Yuwaalaraay (also known as Yuwalyai, Euahlayi, Yuwaaliyaay, Gamilaraay, Kamilaroi, Yuwaaliyaayi) is an Australian Aboriginal language spoken on Yuwaalaraay country. The Yuwaalaraay language region includes the landscape within the local government boundaries of the Shire of Balonne, including the town of Dirranbandi as well as the border town of Hebel extending to Walgett and Collarenebri in New South Wales.'

Angledool was previously known as New Angledool when it was established in the 1870s.

In 1873 Robert Moore, the manager of the pastoral property, Muggarie Station, later known as Angledool Station, discovered opals.

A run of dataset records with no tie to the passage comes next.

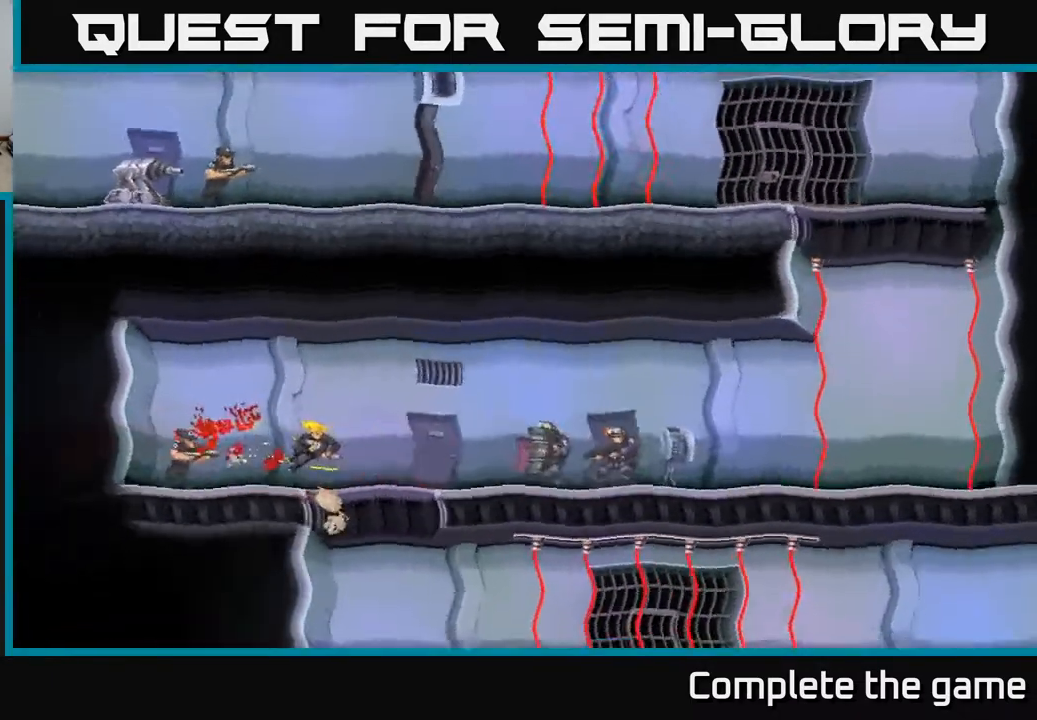
{"buttons": [], "left_stick": "center", "right_stick": "center", "events": []}
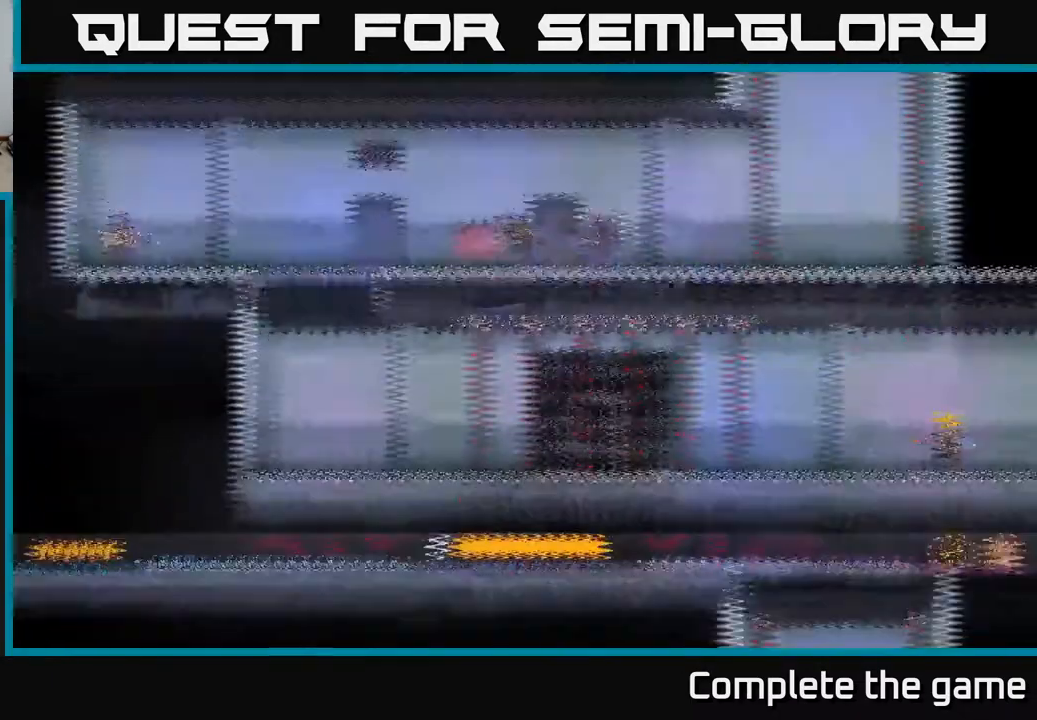
{"buttons": ["DPAD_LEFT"], "left_stick": "center", "right_stick": "center", "events": [[267, "DPAD_LEFT", "down"]]}
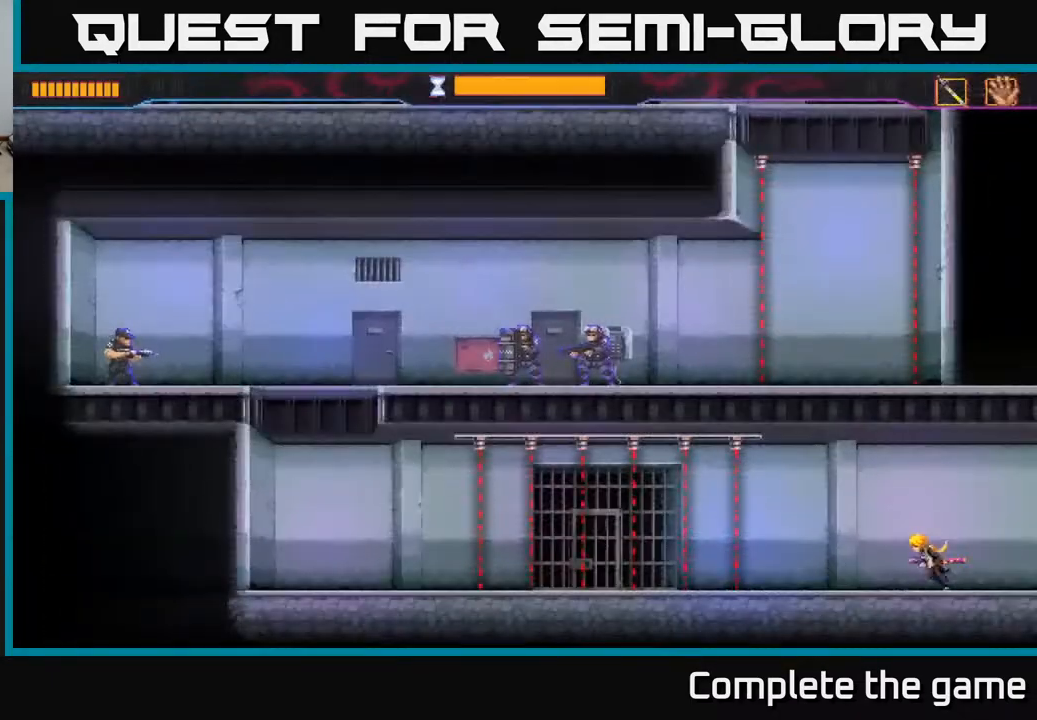
{"buttons": ["B", "DPAD_LEFT"], "left_stick": "center", "right_stick": "center", "events": [[367, "B", "down"]]}
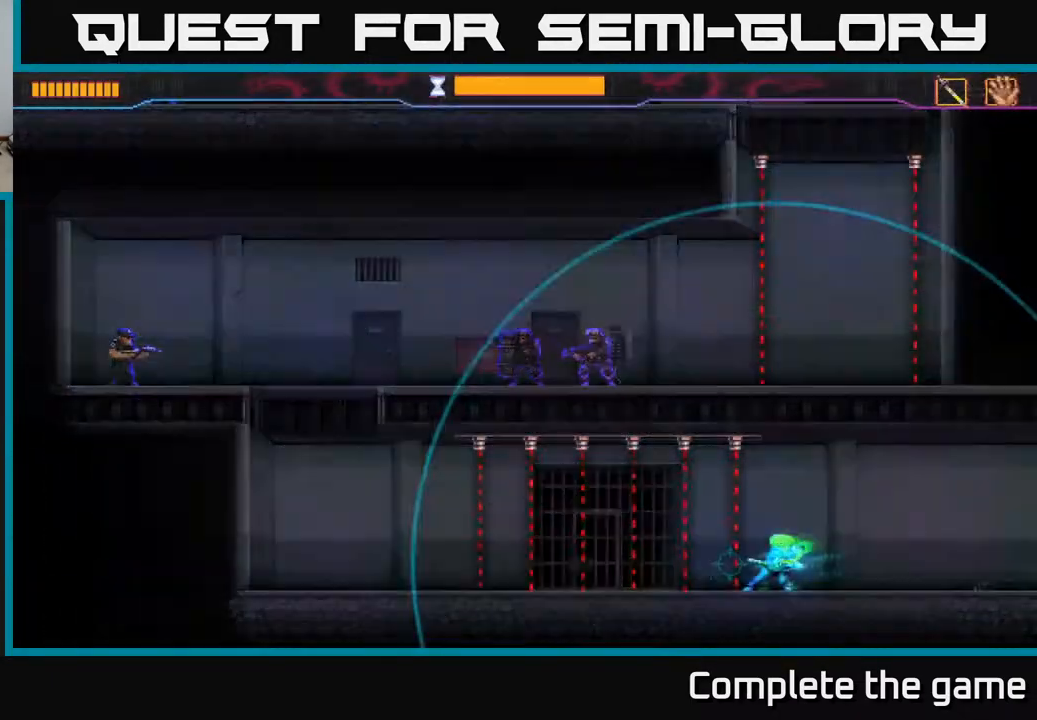
{"buttons": ["B", "DPAD_LEFT"], "left_stick": "center", "right_stick": "center", "events": []}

The nearby Narran River has led to flooding of the Angledool area in 1890, 1956, 1990, 1996 and again in March 2010. The 1956 flood was the biggest one that has been recorded. In March 2010 the Narran River at Angledool flooded the nearby Angledool Lake, which covers an area of around 1,100 hectares when full.
The lake then spilled into Weetalabah Creek that crosses the Castlereagh Highway, thus filling the Coocoran Lake, near Lightning Ridge.

Prior to World War II Angledool had a bakery, several hotels, a post office, court house and a general store. The village now has an old cemetery, a church, a few houses and several buildings that are over 120 years old. The town hall made from locally made mud bricks is a classic example of early local architecture.